Al cumplirse el plazo para la inscripción de candidatos a las elecciones generales de 2026, el panorama que se presenta resulta, como mínimo, inquietante. Entre los postulantes aparecen personajes que compiten desde la cárcel o la clandestinidad, junto a hojas de vida marcadas por antecedentes de agresión, corrupción y denuncias de acoso sexual. A este cuadro se suman figuras mediáticas sin mayor trayectoria pública, madres y hermanos de políticos conocidos y los mismos de siempre.

Es cierto que la ley garantiza el derecho de todos los ciudadanos a postular, pero ese derecho no puede confundirse con la idoneidad para gobernar o legislar. Llegar al Ejecutivo o al Congreso debería ser el resultado de una combinación de preparación, experiencia y solvencia moral. Sin valores y sin capacidades, el ejercicio del poder solo profundiza la crisis de representación y la desconfianza que hoy pesan sobre las principales instituciones del país.

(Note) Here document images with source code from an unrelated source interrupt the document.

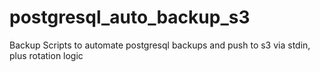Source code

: postgresql_auto_backup_s3
=========================

Backup Scripts to automate postgresql backups and push to s3 via stdin, plus rotation logic
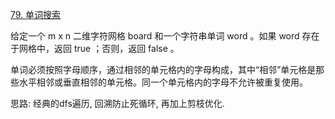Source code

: [79. 单词搜索](https://leetcode-cn.com/problems/word-search/submissions/)

给定一个 m x n 二维字符网格 board 和一个字符串单词 word 。如果 word 存在于网格中，返回 true ；否则，返回 false 。

单词必须按照字母顺序，通过相邻的单元格内的字母构成，其中“相邻”单元格是那些水平相邻或垂直相邻的单元格。同一个单元格内的字母不允许被重复使用。

思路: 经典的dfs遍历, 回溯防止死循环, 再加上剪枝优化.
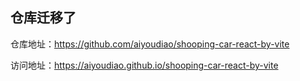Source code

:
## 仓库迁移了

仓库地址：https://github.com/aiyoudiao/shooping-car-react-by-vite

访问地址：https://aiyoudiao.github.io/shooping-car-react-by-vite
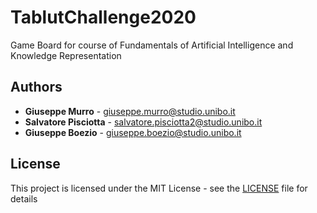 # TablutChallenge2020
Game Board for course of Fundamentals of Artificial Intelligence and Knowledge Representation

## Authors

- **Giuseppe Murro** - giuseppe.murro@studio.unibo.it
- **Salvatore Pisciotta** - salvatore.pisciotta2@studio.unibo.it
- **Giuseppe Boezio** - giuseppe.boezio@studio.unibo.it

## License

This project is licensed under the MIT License - see the [LICENSE](LICENSE) file for details
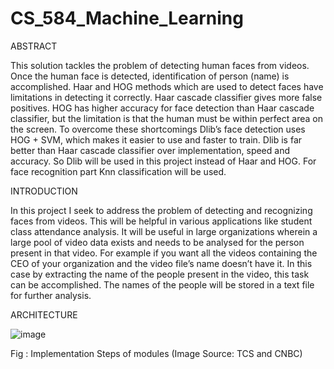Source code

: # CS_584_Machine_Learning

ABSTRACT

This solution tackles the problem of detecting human faces from videos. Once the human face is detected, identification of person (name) is accomplished. 
Haar and HOG methods which are used to detect faces have limitations in detecting it correctly. 
Haar cascade classifier gives more false positives. 
HOG has higher accuracy for face detection than Haar cascade classifier, but the limitation is that the human must be within perfect area on the screen. 
To overcome these shortcomings Dlib’s face detection uses HOG + SVM, which makes it easier to use and faster to train. Dlib is far better than Haar cascade classifier over implementation, speed and accuracy. 
So Dlib will be used in this project instead of Haar and HOG. For face recognition part Knn classification will be used.

INTRODUCTION

In this project I seek to address the problem of detecting and recognizing faces from videos. 
This will be helpful in various applications like student class attendance analysis. 
It will be useful in large organizations wherein a large pool of video data exists and needs to be analysed for the person present in that video. 
For example if you want all the videos containing the CEO of your organization and the video file’s name doesn’t have it. 
In this case by extracting the name of the people present in the video, this task can be accomplished. 
The names of the people will be stored in a text file for further analysis.

ARCHITECTURE

![image](https://user-images.githubusercontent.com/42748797/200083249-bf768fd2-68ec-47a6-b7e0-0c88de6fc823.png)

Fig : Implementation Steps of modules (Image Source: TCS and CNBC)
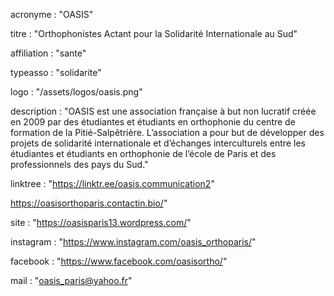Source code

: acronyme : "OASIS"

titre : "Orthophonistes Actant pour la Solidarité Internationale au Sud"

affiliation : "sante"

typeasso : "solidarite"

logo : "/assets/logos/oasis.png"

description : "OASIS est une association française à but non lucratif créée en 2009 par des étudiantes et étudiants en orthophonie du centre de formation de la Pitié-Salpêtrière. L’association a pour but de développer des projets de solidarité internationale et d’échanges interculturels entre les étudiantes et étudiants en orthophonie de l’école de Paris et des professionnels des pays du Sud."

linktree : "https://linktr.ee/oasis.communication2"

https://oasisorthoparis.contactin.bio/"

site : "https://oasisparis13.wordpress.com/"

instagram : "https://www.instagram.com/oasis_orthoparis/"

facebook : "https://www.facebook.com/oasisortho/"

mail : "oasis_paris@yahoo.fr"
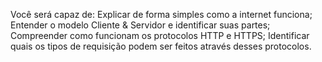 Você será capaz de:
Explicar de forma simples como a internet funciona;
Entender o modelo Cliente & Servidor e identificar suas partes;
Compreender como funcionam os protocolos HTTP e HTTPS;
Identificar quais os tipos de requisição podem ser feitos através desses protocolos.
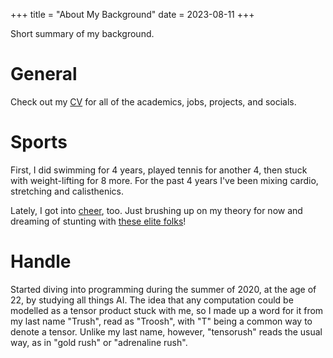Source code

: +++
title = "About My Background"
date = 2023-08-11
+++

Short summary of my background.

<!-- more -->

# **General**

Check out my [CV](https://tensorush.github.io/cv/en.pdf) for all of the academics, jobs, projects, and socials.

# **Sports**

First, I did swimming for 4 years, played tennis for another 4, then stuck with weight-lifting for 8 more. For the past 4 years I've been mixing cardio, stretching and calisthenics.

Lately, I got into [cheer](@/cns.md), too. Just brushing up on my theory for now and dreaming of stunting with [these elite folks](@/csg.md)!

# **Handle**

Started diving into programming during the summer of 2020, at the age of 22, by studying all things AI. The idea that any computation could be modelled as a tensor product stuck with me, so I made up a word for it from my last name "Trush", read as "Troosh", with "T" being a common way to denote a tensor. Unlike my last name, however, "tensorush" reads the usual way, as in "gold rush" or "adrenaline rush".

El riesgo de repetir —o incluso empeorar— los errores de los últimos gobiernos y parlamentos es real. Un sistema político debilitado, partidos sin filtros y candidaturas improvisadas son el caldo de cultivo para nuevas frustraciones nacionales. La responsabilidad no recae únicamente en las organizaciones políticas, que han demostrado serias falencias, sino también en un electorado que muchas veces vota por simpatía, notoriedad o simple rechazo al adversario.

Por ello, el llamado es a ejercer un voto consciente e informado. Evaluar las trayectorias, los antecedentes y las propuestas de cada candidato no es una opción, sino una obligación democrática.